Among all the great variation of laws regulating alcoholic beverages one of the most ironic is the location of Jack Daniel’s Distillery. The home of this world-famous and highly prized sippin’ whiskey is located in Moore County, Tennessee which is bone dry. They can make it there, you can watch them, you can smell it in the air, but you can’t sample even a drop in Moore County.
If you’ve been to New Orleans you probably know that they have drive-thru bars. It is legal to literally drink and drive within the city limits. Not get drunk and drive, but sip on a Hurricane while cruising the circuit. You can also leave a French Quarter bar with a drink, walk around with it in hand, and carry it into another bar. Very tolerant drinking laws in a city renowned for the party life.
I was in a town in Wyoming – Hulett – where it was also legal to walk around town with a drink, whether it was your own or you walked out of a bar with it. I don’t know for sure, but I don’t think it was a Wyoming thing, as I was told that it was unique to that town. A local even told me that it was the hippiest town in the US; of course, having been to Black Mountain, North Carolina, I didn’t necescarily believe that.
Also, while it is only slightly related, I have passed through many states where one can buy package beer or liquor in almost any local bar, besides the regular liquor stores, groceries, convenience stores and so on. Of course, in New Orleans, you can also buy a drink in the laundromat, or, is it, the some of the bars also serve as laundries? and game rooms, and bookstores, and mini-casinos (of the one-arm-bandit variety), and food vendors, and…
when i moved to texas in 83 there was such a thing that u could havean open container and the place where i worked had beer in the fridge for any employee who wanted one, these were supplied by the trucking companies for doing business with them each brought in a couple cases a week it was a different time then.
Doing the sixties.when we were drafted into the service.I can’t remember ever being carded at the service clubs….and I know some of us were under tha age of 18….even over seas if you had the money you could drink…..some places it was free…….
On the US Navy bases I served on all had special permission from the state they were in to sell 3.2% beer to sailors under the age of 21. Off base you had to legally be 21 but we were rarely carded. I was never in a foreign country that I wasn’t old enough to legally drink all types of alcohol, but never free. On the naval base at Gitmo, Cuba the Navy sold us beer for a nickel a can with Heineken going for a dime.
When I was refering to being free…if you had a good officer in charge……some times when you got back to base…there were cases and cases left there you……And yes it was never free at the clubs …..

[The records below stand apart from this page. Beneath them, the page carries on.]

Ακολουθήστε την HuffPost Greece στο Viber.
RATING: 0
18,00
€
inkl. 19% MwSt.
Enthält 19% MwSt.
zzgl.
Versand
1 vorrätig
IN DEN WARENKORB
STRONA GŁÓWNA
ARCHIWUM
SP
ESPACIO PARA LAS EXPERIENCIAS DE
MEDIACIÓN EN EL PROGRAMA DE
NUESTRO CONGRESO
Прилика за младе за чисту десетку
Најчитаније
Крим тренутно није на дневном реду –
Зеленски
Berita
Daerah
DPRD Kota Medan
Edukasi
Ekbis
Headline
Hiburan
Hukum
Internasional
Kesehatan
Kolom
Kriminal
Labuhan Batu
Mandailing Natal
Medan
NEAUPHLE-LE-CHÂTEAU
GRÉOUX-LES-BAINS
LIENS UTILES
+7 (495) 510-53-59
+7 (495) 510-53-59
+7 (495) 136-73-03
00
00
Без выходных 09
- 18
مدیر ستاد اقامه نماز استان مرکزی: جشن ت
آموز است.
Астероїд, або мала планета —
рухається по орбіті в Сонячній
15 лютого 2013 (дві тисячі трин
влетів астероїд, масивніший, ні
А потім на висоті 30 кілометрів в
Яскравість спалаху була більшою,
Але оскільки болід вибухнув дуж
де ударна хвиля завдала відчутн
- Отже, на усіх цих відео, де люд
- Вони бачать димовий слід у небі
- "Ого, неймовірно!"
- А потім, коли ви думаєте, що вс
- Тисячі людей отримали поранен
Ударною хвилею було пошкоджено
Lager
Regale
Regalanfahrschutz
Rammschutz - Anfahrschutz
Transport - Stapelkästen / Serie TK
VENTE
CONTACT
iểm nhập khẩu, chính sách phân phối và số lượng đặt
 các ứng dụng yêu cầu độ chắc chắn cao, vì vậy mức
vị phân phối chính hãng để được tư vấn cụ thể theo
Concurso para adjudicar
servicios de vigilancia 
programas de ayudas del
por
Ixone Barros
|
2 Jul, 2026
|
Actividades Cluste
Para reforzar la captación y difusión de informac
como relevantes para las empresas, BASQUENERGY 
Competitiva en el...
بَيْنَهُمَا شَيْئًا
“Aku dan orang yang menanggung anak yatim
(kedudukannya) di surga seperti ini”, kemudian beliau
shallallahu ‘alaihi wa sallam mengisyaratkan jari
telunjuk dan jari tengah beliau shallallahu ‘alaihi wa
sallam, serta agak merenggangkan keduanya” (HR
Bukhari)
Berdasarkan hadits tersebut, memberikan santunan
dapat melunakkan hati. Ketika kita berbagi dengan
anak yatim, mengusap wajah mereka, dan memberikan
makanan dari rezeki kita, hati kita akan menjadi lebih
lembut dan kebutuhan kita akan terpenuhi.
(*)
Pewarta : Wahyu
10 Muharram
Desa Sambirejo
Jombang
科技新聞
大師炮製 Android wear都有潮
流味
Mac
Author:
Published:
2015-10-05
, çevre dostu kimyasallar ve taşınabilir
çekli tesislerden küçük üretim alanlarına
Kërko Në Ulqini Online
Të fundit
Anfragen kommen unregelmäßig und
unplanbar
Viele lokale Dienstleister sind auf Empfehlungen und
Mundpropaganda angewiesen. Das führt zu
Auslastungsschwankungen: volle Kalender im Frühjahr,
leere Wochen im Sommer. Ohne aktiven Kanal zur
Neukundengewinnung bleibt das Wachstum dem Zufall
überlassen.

When we were in Scotland the ship did rent a hall and throw a ship’s party. They bought a bunch of ice, flew in some American beer from an American AF Base in England, iced the brew down and we had at it. By that time, however, most of us had become used to drinking the heavier Scottish brews at room temperature and the ice cold American stuff wasn’t all that great! But, it was for the evening plentiful and free!
While at a Walmart with some host family friends while in Oklahoma, I picked up a couple six-packs of beer and couldn’t buy ’em at the check out because one of the members of the host family with me was under eighteen, even though I asked to be checkout out separately because the clerk had seen the beer in the same cart with the stuff they bought at checkout. I took the beer down to a different checkout clerk, but the way he looked at me I thought he was going to tell that clerk not to check me out, either, but he didn’t. (I know I should’ve bought the beer at a liquor store where it would’ve been 6%, but it was quite late and, I’m sure, most liquor stores were closed.)